Now, there are obvious realities to consider when you’re talking about the difference between men’s sport and women’s sport. The Mayo men’s team aren’t the commercial powerhouse that, say, the Dublin’s men’s team are but they bring in the guts of €250,000 a year in sponsorship money and a similar chunk of change in gate receipts from the National League and county championship.
Travel expenses
That’s before there’s any fundraising done or summer camps run or Central Council grants drawn down. The travel expenses and gym memberships and sundry other benefits that come their way are covered by income that they play a big role in attracting. Same goes, to varying and diminishing degrees, with every men’s county team. With the best will in the world, the Mayo women’s team don’t have that pulling power.
And yet, the phrase, “We’d settle for a bit of food” has to make you sit up straight in your chair. There is a long road to travel for women’s sport and, in all frankness and honesty, it’s impossible to see all the miles being covered in this life or the next. But surely we can all get together and agree that a pot of curry after training for intercounty teams is the absolute least we ought to be able to do.

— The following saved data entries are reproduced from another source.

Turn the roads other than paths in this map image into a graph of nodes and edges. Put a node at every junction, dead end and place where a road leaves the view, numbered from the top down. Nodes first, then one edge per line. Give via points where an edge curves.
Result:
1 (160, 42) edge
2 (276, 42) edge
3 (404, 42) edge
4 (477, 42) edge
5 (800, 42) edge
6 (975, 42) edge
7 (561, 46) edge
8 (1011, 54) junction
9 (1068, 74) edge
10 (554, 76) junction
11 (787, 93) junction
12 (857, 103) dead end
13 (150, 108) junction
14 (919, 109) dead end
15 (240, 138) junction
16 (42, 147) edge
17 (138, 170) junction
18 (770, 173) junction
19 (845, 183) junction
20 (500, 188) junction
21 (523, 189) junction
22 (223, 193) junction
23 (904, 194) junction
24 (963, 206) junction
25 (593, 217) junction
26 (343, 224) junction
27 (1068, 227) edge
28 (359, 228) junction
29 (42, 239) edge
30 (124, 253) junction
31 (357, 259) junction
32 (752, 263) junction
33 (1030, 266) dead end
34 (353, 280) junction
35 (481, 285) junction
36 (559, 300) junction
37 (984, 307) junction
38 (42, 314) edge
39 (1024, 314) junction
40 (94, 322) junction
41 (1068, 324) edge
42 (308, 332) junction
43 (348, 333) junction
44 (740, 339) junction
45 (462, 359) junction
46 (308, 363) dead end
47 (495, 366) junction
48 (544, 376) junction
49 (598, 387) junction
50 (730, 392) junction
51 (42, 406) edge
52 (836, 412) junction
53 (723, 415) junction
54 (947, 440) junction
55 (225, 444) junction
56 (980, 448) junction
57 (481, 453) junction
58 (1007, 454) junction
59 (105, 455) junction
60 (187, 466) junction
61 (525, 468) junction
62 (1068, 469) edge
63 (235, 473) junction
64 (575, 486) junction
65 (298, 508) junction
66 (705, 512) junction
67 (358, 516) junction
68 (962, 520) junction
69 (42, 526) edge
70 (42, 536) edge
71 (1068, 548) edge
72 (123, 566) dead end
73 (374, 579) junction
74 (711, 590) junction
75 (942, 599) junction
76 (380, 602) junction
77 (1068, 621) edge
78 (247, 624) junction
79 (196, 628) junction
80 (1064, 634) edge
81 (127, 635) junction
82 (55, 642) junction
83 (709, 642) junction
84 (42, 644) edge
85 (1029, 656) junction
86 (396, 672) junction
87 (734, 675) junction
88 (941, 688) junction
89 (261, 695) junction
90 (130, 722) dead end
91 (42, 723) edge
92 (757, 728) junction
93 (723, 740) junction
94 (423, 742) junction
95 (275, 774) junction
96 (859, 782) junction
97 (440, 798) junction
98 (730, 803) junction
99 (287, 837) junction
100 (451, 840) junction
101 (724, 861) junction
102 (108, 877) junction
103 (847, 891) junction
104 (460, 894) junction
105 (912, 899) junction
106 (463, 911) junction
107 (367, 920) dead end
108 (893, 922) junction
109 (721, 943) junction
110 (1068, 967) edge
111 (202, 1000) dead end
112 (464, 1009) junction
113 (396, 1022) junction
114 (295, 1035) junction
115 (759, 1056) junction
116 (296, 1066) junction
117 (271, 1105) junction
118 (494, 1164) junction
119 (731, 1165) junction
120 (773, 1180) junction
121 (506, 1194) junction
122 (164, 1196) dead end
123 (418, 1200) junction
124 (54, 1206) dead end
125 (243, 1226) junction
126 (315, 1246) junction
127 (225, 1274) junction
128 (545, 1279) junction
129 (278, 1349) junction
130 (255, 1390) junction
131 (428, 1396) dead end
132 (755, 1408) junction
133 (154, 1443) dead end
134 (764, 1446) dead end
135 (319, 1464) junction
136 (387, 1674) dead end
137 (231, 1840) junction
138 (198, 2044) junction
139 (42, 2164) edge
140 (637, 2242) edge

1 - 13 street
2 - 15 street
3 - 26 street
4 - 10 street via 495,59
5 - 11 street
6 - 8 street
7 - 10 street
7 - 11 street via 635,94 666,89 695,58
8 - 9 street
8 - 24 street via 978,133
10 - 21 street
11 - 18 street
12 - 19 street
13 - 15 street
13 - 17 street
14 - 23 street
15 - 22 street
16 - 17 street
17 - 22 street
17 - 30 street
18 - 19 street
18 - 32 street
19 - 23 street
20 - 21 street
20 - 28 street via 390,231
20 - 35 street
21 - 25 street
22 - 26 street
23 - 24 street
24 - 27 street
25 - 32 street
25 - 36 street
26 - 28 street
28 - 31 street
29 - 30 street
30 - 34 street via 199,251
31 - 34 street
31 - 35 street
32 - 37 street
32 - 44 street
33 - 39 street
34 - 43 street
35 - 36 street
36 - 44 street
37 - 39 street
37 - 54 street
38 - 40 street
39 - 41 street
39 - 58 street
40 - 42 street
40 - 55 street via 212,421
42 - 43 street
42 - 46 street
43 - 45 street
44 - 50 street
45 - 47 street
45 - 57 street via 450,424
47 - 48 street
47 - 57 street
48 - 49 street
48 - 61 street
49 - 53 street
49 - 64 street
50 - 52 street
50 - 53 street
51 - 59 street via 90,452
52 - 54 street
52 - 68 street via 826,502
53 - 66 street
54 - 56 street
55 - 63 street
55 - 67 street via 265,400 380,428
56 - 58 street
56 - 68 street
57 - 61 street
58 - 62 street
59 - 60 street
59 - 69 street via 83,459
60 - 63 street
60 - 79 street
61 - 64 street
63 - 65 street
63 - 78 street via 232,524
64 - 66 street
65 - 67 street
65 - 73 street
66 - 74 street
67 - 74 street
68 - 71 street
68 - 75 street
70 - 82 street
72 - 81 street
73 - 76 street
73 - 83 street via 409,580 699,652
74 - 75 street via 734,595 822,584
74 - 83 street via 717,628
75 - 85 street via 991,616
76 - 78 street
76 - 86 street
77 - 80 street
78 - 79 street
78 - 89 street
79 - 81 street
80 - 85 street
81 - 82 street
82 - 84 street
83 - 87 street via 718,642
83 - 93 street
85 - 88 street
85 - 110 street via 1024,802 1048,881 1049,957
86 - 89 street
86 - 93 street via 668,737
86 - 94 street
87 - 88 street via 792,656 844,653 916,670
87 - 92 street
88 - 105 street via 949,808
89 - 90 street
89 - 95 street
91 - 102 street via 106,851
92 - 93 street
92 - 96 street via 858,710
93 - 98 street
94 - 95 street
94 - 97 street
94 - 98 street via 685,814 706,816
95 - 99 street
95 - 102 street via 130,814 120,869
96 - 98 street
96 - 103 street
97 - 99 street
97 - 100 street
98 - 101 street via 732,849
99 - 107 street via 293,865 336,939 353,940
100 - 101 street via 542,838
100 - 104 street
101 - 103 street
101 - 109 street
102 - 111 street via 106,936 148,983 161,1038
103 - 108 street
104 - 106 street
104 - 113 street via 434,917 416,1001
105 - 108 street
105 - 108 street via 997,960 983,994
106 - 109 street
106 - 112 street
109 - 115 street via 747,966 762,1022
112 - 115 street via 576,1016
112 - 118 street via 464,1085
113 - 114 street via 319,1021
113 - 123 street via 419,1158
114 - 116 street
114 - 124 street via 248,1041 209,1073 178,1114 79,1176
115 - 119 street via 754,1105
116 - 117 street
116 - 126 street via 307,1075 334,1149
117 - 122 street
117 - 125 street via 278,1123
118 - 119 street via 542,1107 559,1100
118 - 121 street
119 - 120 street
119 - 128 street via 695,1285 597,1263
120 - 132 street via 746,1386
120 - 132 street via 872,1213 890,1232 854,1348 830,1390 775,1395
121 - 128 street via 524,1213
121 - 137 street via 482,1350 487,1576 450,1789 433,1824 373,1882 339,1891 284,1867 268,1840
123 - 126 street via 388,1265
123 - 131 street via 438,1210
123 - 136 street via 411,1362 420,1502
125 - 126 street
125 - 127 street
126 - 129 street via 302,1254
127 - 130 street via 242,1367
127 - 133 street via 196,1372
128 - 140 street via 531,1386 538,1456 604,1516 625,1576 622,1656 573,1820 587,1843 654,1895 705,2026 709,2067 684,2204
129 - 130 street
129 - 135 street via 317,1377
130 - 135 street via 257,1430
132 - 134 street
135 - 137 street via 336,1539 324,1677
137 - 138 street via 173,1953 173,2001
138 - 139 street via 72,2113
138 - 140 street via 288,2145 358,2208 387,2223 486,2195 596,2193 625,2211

For that to happen, women’s sport needs more Sarah Rowes. And it needs them to be louder and bolshier and more willing to make things uncomfortable for the people in charge.
The only reason it is seen as being okay for the best women footballers and camogie players in the country to bring their own food to training is that they don’t complain about it. They are literally empty vessels, making no noise.
Very striking
The fruits of the new
Lidl
sponsorship of women’s football are there for all to see these days. That’s the whole point of it from Lidl’s point of view, after all – to be seen. Looking down from billboards, beaming out from the new TV ad. It’s all about eyeballs. But there’s something about it that all feels a little too self-congratulatory, all the more so in light of the day-to-day conditions the sport’s best players have to put up with.
No doubt about it, €1.5m a year is a phenomenal piece of business by the Ladies Gaelic Footballers Association. And the TV ad in particular is very striking. Lots of action, plenty of hits and spills and muck and dirt. It was filmed on location in Laois last month and a few of the players involved joked on Twitter afterwards about the production company having to pipe in fake rain to get the look of it just right.
Fake rain. In Ireland. During the wettest January in 60 years. While county teams are organising rosters for bringing food to training.
There’s something wrong with that picture.